Desejo do centrão de pôr as mãos no bilionário projeto do submarino nuclear assusta almirantes


Militares aguardam definição de Lula sobre destino da Nuclep e da Avibrás, responsável pelo projeto do míssil antinavio da Marinha e do tático de cruzeiro do Exército; e temem promessas do PT aos praças

Atualização:

Após mudar o comando do Exército e enfrentar os ataques às sedes dos três Poderes em Brasília, Luiz Inácio Lula da Silva (PT) vê surgir novos desafios em sua relação com os militares. O primeiro deles é o preenchimento de cargos de estatais ligadas a projetos estratégicos da Defesa. Em seguida, está o destino da empresa Avibrás, responsável pelos projetos de mísseis das Forças Armadas. E, por fim, estão as promessas do governo sobre a previdência militar às entidades de praças sem que oficiais generais fossem consultados.

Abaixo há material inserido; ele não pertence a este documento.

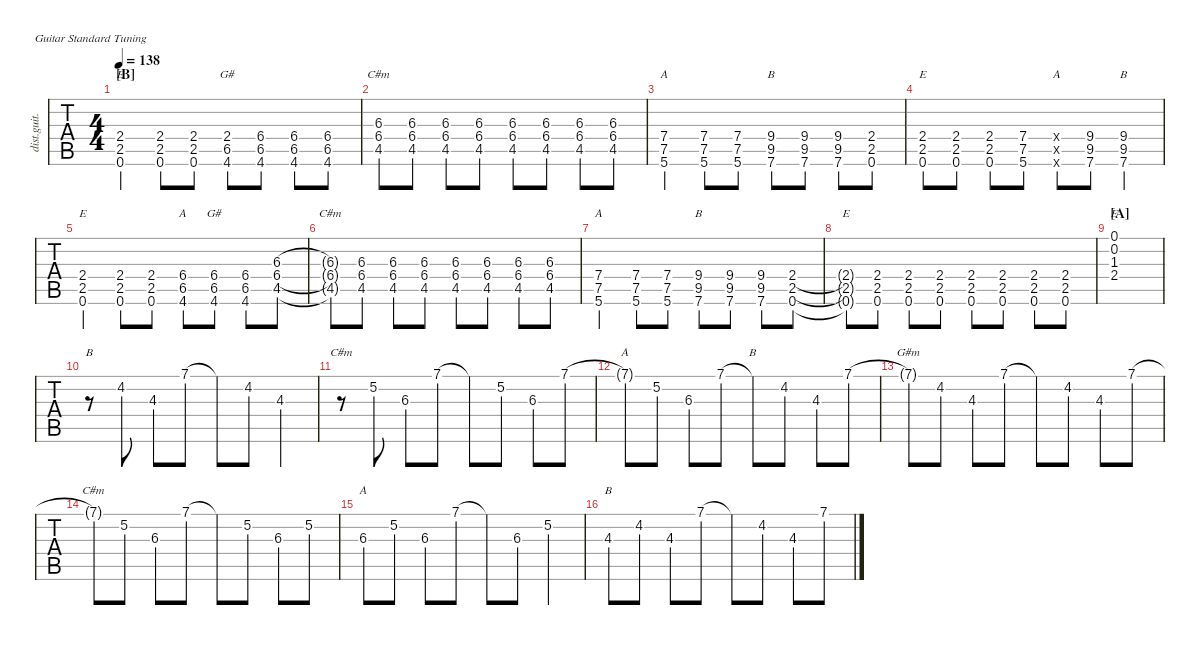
\defaultSystemsLayout 4
\hideDynamics
\bracketExtendMode nobrackets
\track ("Distortion Guitar" "dist.guit.") {defaultSystemsLayout 4 instrument distortionguitar}
\staff {tabs}
\tuning (E4 B3 G3 D3 A2 E2)
\chord ("B" x x x x x x)
\chord ("C#m" x x 6 6 4 x) {firstfret 4 showdiagram false showfingering false}
\chord ("E" x x x 2 2 0) {showdiagram false showfingering false barre 2}
\chord ("B" x x x 9 9 7) {firstfret 7 showdiagram false showfingering false}
\chord ("A" x x x 7 7 5) {firstfret 5 showdiagram false showfingering false}
\chord ("E" 0 0 1 2 x x) {showdiagram false showfingering false}
\chord ("C#m" x x x x x x)
\chord ("A" x x x x x x)
\chord ("B" 7 x x x x x) {firstfret 7 showdiagram false showfingering false}
\chord ("G#m" 7 x x x x x) {firstfret 7 showdiagram false showfingering false}
\chord ("C#m" 7 x x x x x) {firstfret 7 showdiagram false showfingering false}
\chord ("A" 7 x x x x x) {firstfret 7 showdiagram false showfingering false}
\chord ("G#" x x x 2 6 4) {firstfret 2 showdiagram false showfingering false}
\chord ("A" x x x 2 6 4) {firstfret 2 showdiagram false showfingering false}
\chord ("G#" x x x 6 6 4) {firstfret 4 showdiagram false showfingering false}
\chord ("A" x x 6 x x x) {firstfret 6 showdiagram false showfingering false}
\chord ("B" x x 4 x x x) {showdiagram false showfingering false}
\ts (4 4)
\section ("B" "")
\tempo 138
\clef g2
\ks c
(2.4 2.5 0.6).4{ch "E" dy mf} (2.4 2.5 0.6).8 (2.4 2.5 0.6).8 (2.4 6.5{acc #} 4.6{acc #}).8{ch "G#"} (6.4{acc #} 6.5{acc #} 4.6{acc #}).8 (6.4{acc #} 6.5{acc #} 4.6{acc #}).8 (6.4{acc #} 6.5{acc #} 4.6{acc #}).8 |
(6.3{acc #} 6.4{acc #} 4.5{acc #}).8{ch "C#m"} (6.3{acc #} 6.4{acc #} 4.5{acc #}).8 (6.3{acc #} 6.4{acc #} 4.5{acc #}).8 (6.3{acc #} 6.4{acc #} 4.5{acc #}).8 (6.3{acc #} 6.4{acc #} 4.5{acc #}).8 (6.3{acc #} 6.4{acc #} 4.5{acc #}).8 (6.3{acc #} 6.4{acc #} 4.5{acc #}).8 (6.3{acc #} 6.4{acc #} 4.5{acc #}).8 |
(7.4 7.5 5.6).4{ch "A"} (7.4 7.5 5.6).8 (7.4 7.5 5.6).8 (7.6 9.5{acc #} 9.4).8{ch "B"} (7.6 9.5{acc #} 9.4).8 (7.6 9.5{acc #} 9.4).8 (2.4 2.5 0.6).8 |
(2.4 2.5 0.6).8{ch "E"} (0.6 2.5 2.4).8 (2.4 2.5 0.6).8 (5.6 7.5 7.4).8 (0.4{x} 0.5{x} 0.6{x}).8{ch "A"} (7.6 9.5{acc #} 9.4).8 (9.4{st} 9.5{st acc #} 7.6{st}).4{ch "B"} |
(2.4 2.5 0.6).4{ch "E"} (2.4 2.5 0.6).8 (2.4 2.5 0.6).8 (6.4{acc #} 6.5{acc #} 4.6{acc #}).8{ch "A"} (6.4{acc #} 6.5{acc #} 4.6{acc #}).8{ch "G#"} (6.4{acc #} 6.5{acc #} 4.6{acc #}).8 (6.3{acc #} 6.4{acc #} 4.5{acc #}).8 |
(6.3{t acc #} 6.4{t acc #} 4.5{t acc #}).8{ch "C#m"} (6.3{acc #} 6.4{acc #} 4.5{acc #}).8 (6.3{acc #} 6.4{acc #} 4.5{acc #}).8 (6.3{acc #} 6.4{acc #} 4.5{acc #}).8 (6.3{acc #} 6.4{acc #} 4.5{acc #}).8 (6.3{acc #} 6.4{acc #} 4.5{acc #}).8 (6.3{acc #} 6.4{acc #} 4.5{acc #}).8 (6.3{acc #} 6.4{acc #} 4.5{acc #}).8 |
(7.4 7.5 5.6).4{ch "A"} (7.4 7.5 5.6).8 (7.4 7.5 5.6).8 (7.6 9.5{acc #} 9.4).8{ch "B"} (7.6 9.5{acc #} 9.4).8 (7.6 9.5{acc #} 9.4).8 (2.4 2.5 0.6).8 |
(2.4{t} 2.5{t} 0.6{t}).8{ch "E"} (0.6 2.5 2.4).8 (0.6 2.5 2.4).8 (0.6 2.5 2.4).8 (0.6 2.5 2.4).8 (0.6 2.5 2.4).8 (0.6 2.5 2.4).8 (0.6 2.5 2.4).8 |
\section ("A" "")
(0.1 0.2 1.3{acc #} 2.4).1{ch "E"} |
r.8{ch "B"} 4.2{acc #}.8 4.3.8 7.1.8 7.1{t}.8 4.2{acc #}.8 4.3.4 |
r.8{ch "C#m"} 5.2.8 6.3{acc #}.8 7.1.8 7.1{t}.8 5.2.8 6.3{acc #}.8 7.1.8 |
7.1{t}.8{ch "A"} 5.2.8 6.3{acc #}.8 7.1.8 7.1{t}.8{ch "B"} 4.2{acc #}.8 4.3.8 7.1.8 |
7.1{t}.8{ch "G#m"} 4.2{acc #}.8 4.3.8 7.1.8 7.1{t}.8 4.2{acc #}.8 4.3.8 7.1.8 |
7.1{t}.8{ch "C#m"} 5.2.8 6.3{acc #}.8 7.1.8 7.1{t}.8 5.2.8 6.3{acc #}.8 5.2.8 |
6.3{acc #}.8{ch "A"} 5.2.8 6.3{acc #}.8 7.1.8 7.1{t}.8 6.3{acc #}.8 5.2.4 |
4.3.8{ch "B"} 4.2{acc #}.8 4.3.8 7.1.8 7.1{t}.8 4.2{acc #}.8 4.3.8 7.1.8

O presidente Lula passa em revista à tropa durante a sua chegada ao Comando da Marinha, na Esplanada do Ministérios em Brasília, ao lado do ministro da Defesa, José Múcio Monteiro, do comandante da Marinha, almirante Marcos Sampaio Olsen. Foto: Wilton Junior/Estadão Foto: WILTON JUNIOR

A Marinha do Brasil é de longe a Força mais preocupada com as movimentações do Centrão. Elas passam pela nomeação das diretorias da Nuclep, das Indústrias Nucleares do Brasil e da Empresa Brasileira de Participações em Energia Nuclear e Binacional (ENBPar). Petistas querem substituir o contra-almirante Carlos Henrique Seixas, visto como homem ligado ao ex-ministro das Minas e Energia, o almirante Bento Albuquerque, que trouxe escondidas na bagagem de sua comitiva joias milionárias para Jair Bolsonaro.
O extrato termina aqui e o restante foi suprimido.